Once nodes discover each other, the control and state paths run over TCP (HTTP and Server-Sent Events). Discovery itself stays on UDP multicast. The main paths are:

  • Producer to Director — Producer sends show data and playback commands.
  • Director to Runners — the Director sends playback state to each connected Runner. When playback is predictable, it schedules states ahead of time. When you scrub, it sends them immediately. Scheduling ahead absorbs normal network latency, and the aligned clock keeps every Runner in sync.
  • Asset Manager to Runners — Runners download media files as needed. Large asset libraries mean large transfers.
  • Producer to all nodes — Producer talks to the management service on each node for updates, renaming, restart commands, and status.

Changing roles

By default the Producer node also runs the Director and the Asset Manager — one node hosts all three. Move the Director or Asset Manager to another node when the use case calls for it.

For example, in a fixed installation the Producer node is often removed after programming. The Director then has to run on one of the Runner nodes, and the Asset Manager is best placed on the node with the largest disk.

Change a role from the Nodes window:

  1. Open Window > Nodes to see all discovered nodes.
  2. Right-click the node that should run the Director and choose Use Director.
  3. Right-click the node that should run the Asset Manager and choose Use Asset Manager.

Runner roles need no assignment. Any node with the Runner service available plays back when the Director assigns it work, based on which displays are mapped to its name.

You can also connect to an existing Director from File > Open Show from Director. If that Director is already running a show, WATCHOUT asks whether to Take Over (control the running show) or Open without Director (open the show without controlling it).

Cold spares

Discovery resolves a name to whichever node currently announces it. This supports a cold spare — a backup node ready to take over. If a node fails or must be taken offline for service, give the spare the same name as the node it replaces. Discovery then resolves that name to the spare, and every device assigned to it moves across with no show-file change. The spare needs matching hardware (same outputs, same audio interfaces).

WATCHOUT resolves a name to the node it has seen most recently.

Run only one node with a given name at a time. With two live nodes sharing a name, WATCHOUT picks the most recently seen, and the choice can flip between them unpredictably. Use a shared name only to replace a node that is offline.

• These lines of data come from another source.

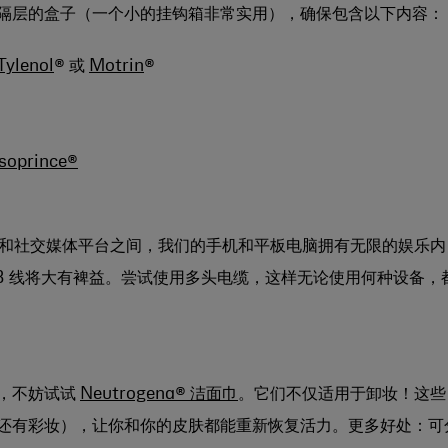
隔层的盒子（一个小的挂钩箱非常实用），确保包含以下内容：
Tylenol
® 或
Motrin
®
soprince®
影和社交媒体平台之间，我们的手机和平板电脑拥有无限的娱乐内
B 线将大有裨益。尝试使用多头电缆，这样无论使用何种设备，
，不妨试试
Neutrogena® 洁面巾
。它们不仅适用于卸妆！这些
还有
彩妆），让你和你的皮肤都能重新恢复活力。更多好处：可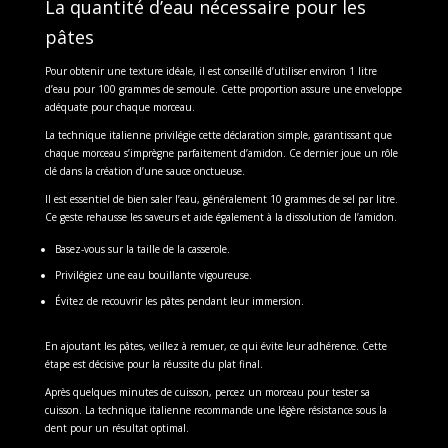
La quantité d’eau nécessaire pour les
pâtes
Pour obtenir une texture idéale, il est conseillé d’utiliser environ 1 litre
d’eau pour 100 grammes de semoule. Cette proportion assure une enveloppe
adéquate pour chaque morceau.
La technique italienne privilégie cette déclaration simple, garantissant que
chaque morceau s’imprègne parfaitement d’amidon. Ce dernier joue un rôle
clé dans la création d’une sauce onctueuse.
Il est essentiel de bien saler l’eau, généralement 10 grammes de sel par litre.
Ce geste rehausse les saveurs et aide également à la dissolution de l’amidon.
Basez-vous sur la taille de la casserole.
Privilégiez une eau bouillante vigoureuse.
Évitez de recouvrir les pâtes pendant leur immersion.
En ajoutant les pâtes, veillez à remuer, ce qui évite leur adhérence. Cette
étape est décisive pour la réussite du plat final.
Après quelques minutes de cuisson, percez un morceau pour tester sa
cuisson. La technique italienne recommande une légère résistance sous la
dent pour un résultat optimal.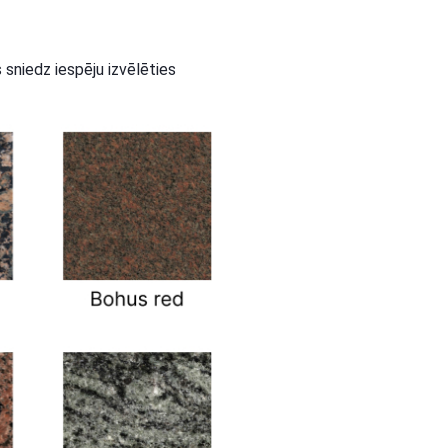
 sniedz iespēju izvēlēties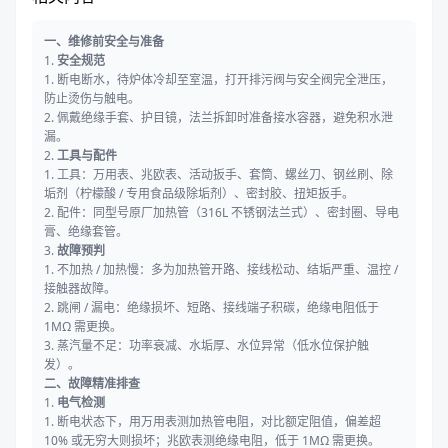
一、维修前安全与准备
1.
安全规范
1. 断电断水，待炉体冷却至室温，打开排污阀与安全阀完全泄压，
防止烫伤与触电。
2. 佩戴绝缘手套、护目镜，法兰拆卸时准备接水容器，避免积水泄
漏。
2.
工具与配件
1. 工具：万用表、兆欧表、活动扳手、套筒、螺丝刀、钢丝刷、除
垢剂（柠檬酸 / 专用食品级除垢剂）、密封胶、扭矩扳手。
2. 配件：同型号原厂加热管（316L 不锈钢法兰式）、密封圈、导电
膏、绝缘套管。
3.
故障预判
1. 不加热 / 加热慢：多为加热管开路、接线松动、结垢严重、温控 /
接触器故障。
2. 跳闸 / 漏电：绝缘损坏、短路、接线端子积碳，绝缘电阻低于
1MΩ 需更换。
3. 蒸汽量不足：功率衰减、水垢厚、水位异常（低水位保护触
发）。
二、故障精准排查
1.
电气检测
1. 断电状态下，用万用表测加热管电阻，对比额定阻值，偏差超
10% 或无穷大则损坏；兆欧表测绝缘电阻，低于 1MΩ 需更换。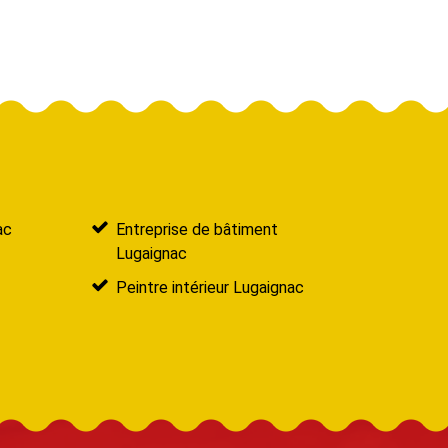
ac
Entreprise de bâtiment
Lugaignac
Peintre intérieur Lugaignac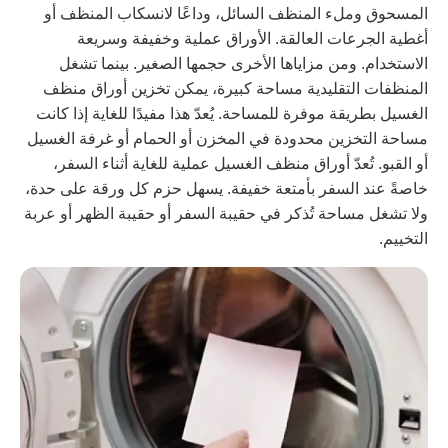
لمسحوق وملء المنظف السائل، وداعًا لانسكاب المنظف أو
غطية الجرعات العالقة. الأوراق عملية وخفيفة وسريعة
لاستخدام. ومن مزاياها الأخرى حجمها الصغير. بينما تشغل
لمنظفات التقليدية مساحة كبيرة، يمكن تخزين أوراق منظف
لغسيل بطريقة موفرة للمساحة. يُعدّ هذا مفيدًا للغاية إذا كانت
ساحة التخزين محدودة في المخزن أو الحمام أو غرفة الغسيل
و القبو. تُعدّ أوراق منظف الغسيل عملية للغاية أثناء السفر،
اصةً عند السفر بأمتعة خفيفة. يسهل حزم كل ورقة على حدة،
لا تشغل مساحة تُذكر في حقيبة السفر أو حقيبة الظهر أو عربة
لتخييم.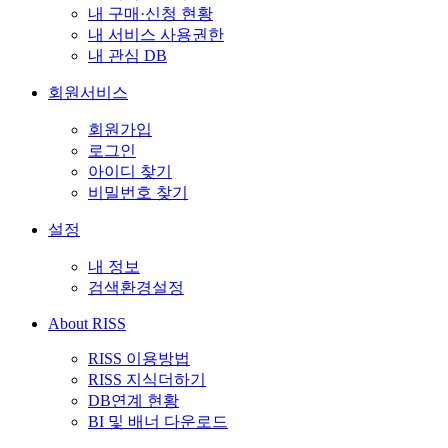
내 구매·신청 현황
내 서비스 사용권한
내 관심 DB
회원서비스
회원가입
로그인
아이디 찾기
비밀번호 찾기
설정
내 정보
검색환경설정
About RISS
RISS 이용방법
RISS 지식더하기
DB연계 현황
BI 및 배너 다운로드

Network design recommendations

  • Prefer wired Ethernet for show-critical nodes. WATCHOUT also runs over Wi-Fi, but wired links give steadier timing and more bandwidth. On Wi-Fi, NTP sync is less precise and large asset transfers are slower.
  • Keep WATCHOUT nodes on a dedicated network or VLAN. Isolating show traffic prevents bandwidth contention and discovery interference.
  • Use a managed Gigabit switch or faster. Asset transfer to several Runners at once generates heavy traffic.
  • Give each node a unique, descriptive name. Names like "Stage-Left-1" or "LED-Wall-A" are easy to identify in the Nodes window and in errors. Keep names stable across rehearsals and shows.
  • Plan for asset transfer time. The first show load on a Runner downloads all required assets from the Asset Manager. For large libraries this takes time. Schedule it for setup, not showtime.

For switch, NIC, and cabling specifics, see Network Configuration.

Single-node vs multi-node

AspectSingle nodeMulti-node
SetupMinimal — all services start locallyNeeds network configuration, role assignment, and firewall verification
Display scalingLimited by one node's GPU outputsScales to many outputs across many nodes
Fault isolationOne failure affects everythingOne Runner can fail without affecting others
Asset distributionInstant — all files localNetwork transfer to each Runner
Use caseProgramming, previewing, small showsLive production, multi-display and permanent installations

Most workflows use both: program and preview on one node, then deploy to a multi-node setup for the show.